My name is Henry Matthews and I am from Auckland. So I've been playing wheelchair rugby for... twenty five years now.

[Music volume rises]

[Music volume fades to background level]

How did I start? I... Just from a guy through...Through the um... spinal unit. You know, he says come along and have a go and I was... Went up and had a look, I was in my bed and looked at him and said, you're crazy, that's why I was like, you crazy guys, you know.

[Music volume rises]

[Music volume fades to background level]

The things they were doing was unbelievable. You know the, um, as in the... these guys smashing each other, falling out of chairs and... these guys were crazy I was going like, you've broken your necks, mate, why would you go and smash yourself around like that?

[Music stops]

I dunno, I just think, yeah that's the game, that's the game for me.

[Fast, upbeat music playing]

It's a game mixed in with ice hockey, um, ah, basketball, grid iron and handball.

So um, yeah, it's been invented by the Canadian veterans… who just picked up the ball and started throwing it around and everyone started crashing into each other and... oh, let's call this game murder ball!

You can have up to 12 people on a team but only… eight on a court, so four a side, and then subs is, like, ah, it's got to add up to eight points. Each person is graded on, um, muscle function… so it goes from a 3.5 is the highest, uh, grading, and the lowest grading from there down is the point-5 so, I'm classed as a point-5.

[Fast, upbeat music stops]

[Gentle music playing]

I had my accident when I was 18, up in Matauri Bay, ah diving off a rock and didn't check how deep the water was, ah, and broke my neck. I ended up AC four, five, six, ah incomplete break.

When I first ended up in wheelchair life was, took me two years to get, um used to my disability.

Was so hard, umm... didn't really wanna go out…  outdoors, just wanna stay inside. The first couple of years was denial. Why me? Um… Had a good job, and I was just on holidays [sigh] it's just um, yeah, I was in denial. No way. Like, I was fit, man. Love-loved my rugby, loved my league. And um, yeah, do something stupid is just… never thought I would, it would happen to me.

So, um, I had to learn to walk again, pretty much. To actually get up and, and um, you know, ah, actually get out there and try something and if it wasn't for a couple of guys, that, and ladies who come in and talk to ya, and say life is not over… unless you want it to be. Ah, and if it wasn't for them, I don't think I'd be here today.

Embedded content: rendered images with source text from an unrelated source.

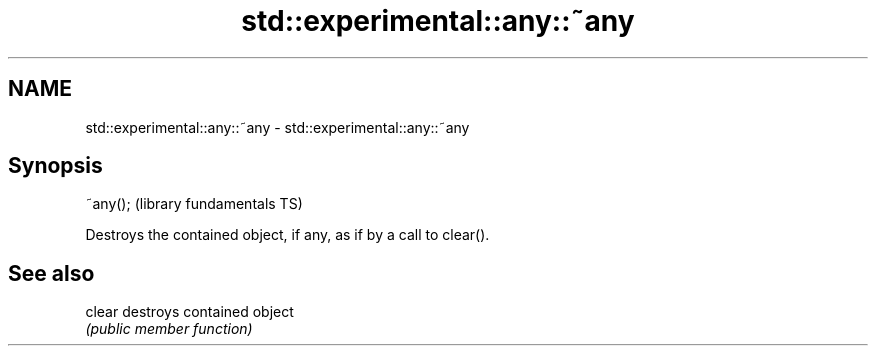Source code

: .TH std::experimental::any::~any 3 "2019.03.28" "http://cppreference.com" "C++ Standard Libary"
.SH NAME
std::experimental::any::~any \- std::experimental::any::~any

.SH Synopsis
   ~any();  (library fundamentals TS)

   Destroys the contained object, if any, as if by a call to clear().

.SH See also

   clear destroys contained object
         \fI(public member function)\fP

The first two, the first year I was like what is going on here? Like, excuse me? Like, I'd go into a shop and ask for something and inst-… I'd have my caregiver with me… instead of asking me what I want they'll ask the caregiver, because they don't, they don't know what sort of disability I've got. They might think I've got a head injury or something. Yeah so those were the, sort of, the, ah barriers I had to overcome, a lot of them. Staring. A lot of staring. Aww, yeah. Just a lot of that and, like, when I was, before I had my accident I actually used to be scared of chairs I didn't, didn't know what to say so I know where they're coming from now

Interviewer: So what do you.. what do you say now to people that may feel like that?

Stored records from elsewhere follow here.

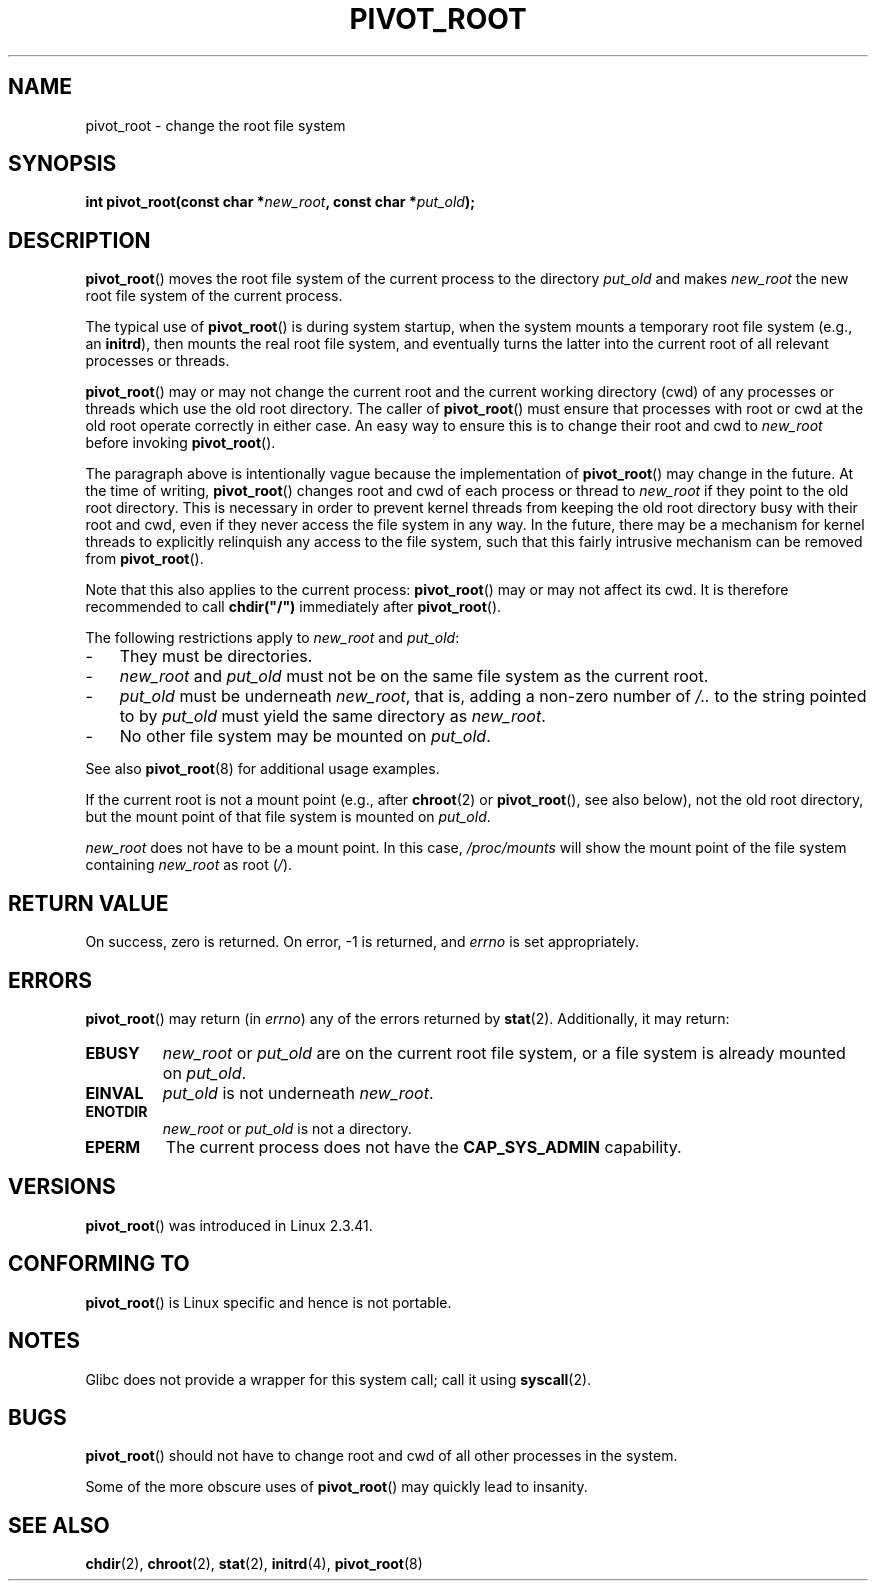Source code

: .\" Copyright (C) 2000 by Werner Almesberger
.\" May be distributed under GPL
.\"
.\" Written 2000-02-23 by Werner Almesberger
.\" Modified 2004-06-17 Michael Kerrisk <mtk-manpages@gmx.net>
.\"
.TH PIVOT_ROOT 2 2007-06-01 "Linux" "Linux Programmer's Manual"
.SH NAME
pivot_root \- change the root file system
.SH SYNOPSIS
.BI "int pivot_root(const char *" new_root ", const char *" put_old );
.SH DESCRIPTION
.BR pivot_root ()
moves the root file system of the current process to the
directory \fIput_old\fP and makes \fInew_root\fP the new root file system
of the current process.
.\"
.\" The
.\" .B CAP_SYS_ADMIN
.\" capability is required.

The typical use of
.BR pivot_root ()
is during system startup, when the
system mounts a temporary root file system (e.g., an \fBinitrd\fP), then
mounts the real root file system, and eventually turns the latter into
the current root of all relevant processes or threads.

.BR pivot_root ()
may or may not change the current root and the current
working directory (cwd) of any processes or threads which use the old
root directory.
The caller of
.BR pivot_root ()
must ensure that processes with root or cwd at the old root operate
correctly in either case.
An easy way to ensure this is to change their
root and cwd to \fInew_root\fP before invoking
.BR pivot_root ().

The paragraph above is intentionally vague because the implementation
of
.BR pivot_root ()
may change in the future.
At the time of writing,
.BR pivot_root ()
changes root and cwd of each process or
thread to \fInew_root\fP if they point to the old root directory.
This
is necessary in order to prevent kernel threads from keeping the old
root directory busy with their root and cwd, even if they never access
the file system in any way.
In the future, there may be a mechanism for
kernel threads to explicitly relinquish any access to the file system,
such that this fairly intrusive mechanism can be removed from
.BR pivot_root ().

Note that this also applies to the current process:
.BR pivot_root ()
may
or may not affect its cwd.
It is therefore recommended to call
\fBchdir("/")\fP immediately after
.BR pivot_root ().

The following restrictions apply to \fInew_root\fP and \fIput_old\fP:
.IP \- 3
They must be directories.
.IP \- 3
\fInew_root\fP and \fIput_old\fP must not be on the same file system as
the current root.
.IP \- 3
\fIput_old\fP must be underneath \fInew_root\fP, that is, adding a non-zero
number of \fI/..\fP to the string pointed to by \fIput_old\fP must yield
the same directory as \fInew_root\fP.
.IP \- 3
No other file system may be mounted on \fIput_old\fP.
.PP
See also 
.BR pivot_root (8)
for additional usage examples.

If the current root is not a mount point (e.g., after
.BR chroot (2)
or
.BR pivot_root (),
see also below), not the old root directory, but the
mount point of that file system is mounted on \fIput_old\fP.

\fInew_root\fP does not have to be a mount point.
In this case,
\fI/proc/mounts\fP will show the mount point of the file system containing
\fInew_root\fP as root (\fI/\fP).
.SH "RETURN VALUE"
On success, zero is returned.
On error, \-1 is returned, and
\fIerrno\fP is set appropriately.
.SH ERRORS
.BR pivot_root ()
may return (in \fIerrno\fP) any of the errors returned by
.BR stat (2).
Additionally, it may return:
.TP
.B EBUSY
\fInew_root\fP or \fIput_old\fP are on the current root file system,
or a file system is already mounted on \fIput_old\fP.
.TP
.B EINVAL
\fIput_old\fP is not underneath \fInew_root\fP.
.TP
.B ENOTDIR
\fInew_root\fP or \fIput_old\fP is not a directory.
.TP
.B EPERM
The current process does not have the
.B CAP_SYS_ADMIN
capability.
.SH VERSIONS
.BR pivot_root ()
was introduced in Linux 2.3.41.
.SH "CONFORMING TO"
.BR pivot_root ()
is Linux specific and hence is not portable.
.SH NOTES
Glibc does not provide a wrapper for this system call; call it using
.BR syscall (2).
.SH BUGS
.BR pivot_root ()
should not have to change root and cwd of all other
processes in the system.

Some of the more obscure uses of
.BR pivot_root ()
may quickly lead to
insanity.
.SH "SEE ALSO"
.BR chdir (2),
.BR chroot (2),
.BR stat (2),
.BR initrd (4),
.BR pivot_root (8)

Oh, I just say to them please, man, talk to them. Don't be afraid.

I met Sue at the, through the Spinal Unit and um, yeah, she, if it wasn't for her, um, yeah, I don't know where I'd be, yeah. Probably six feet under, I dunno. But, um, she's been, we've been married for 21 years now, and um, I've been in a chair for 28 years. So yeah, a lot of love there.

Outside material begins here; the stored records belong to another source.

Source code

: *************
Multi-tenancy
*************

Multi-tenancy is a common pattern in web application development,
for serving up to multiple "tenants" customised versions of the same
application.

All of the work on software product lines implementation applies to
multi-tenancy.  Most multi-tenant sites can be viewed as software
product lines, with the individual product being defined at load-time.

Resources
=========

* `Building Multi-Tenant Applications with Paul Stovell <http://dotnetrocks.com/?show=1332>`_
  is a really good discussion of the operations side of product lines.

Um, I'd just like to say, um, you know to those out there that they're sitting at, in front of their TVs to get out and have a go at, at, uh, something they don't really know instead of staying inside watching all the good, good movies and that and um, get out and get some sunshine, go out and get proactive. Yeah there's plenty of time to sit in front of the TV.

So a lot of people that, in wheelchairs, you know they can do anything, if you put your mind to it.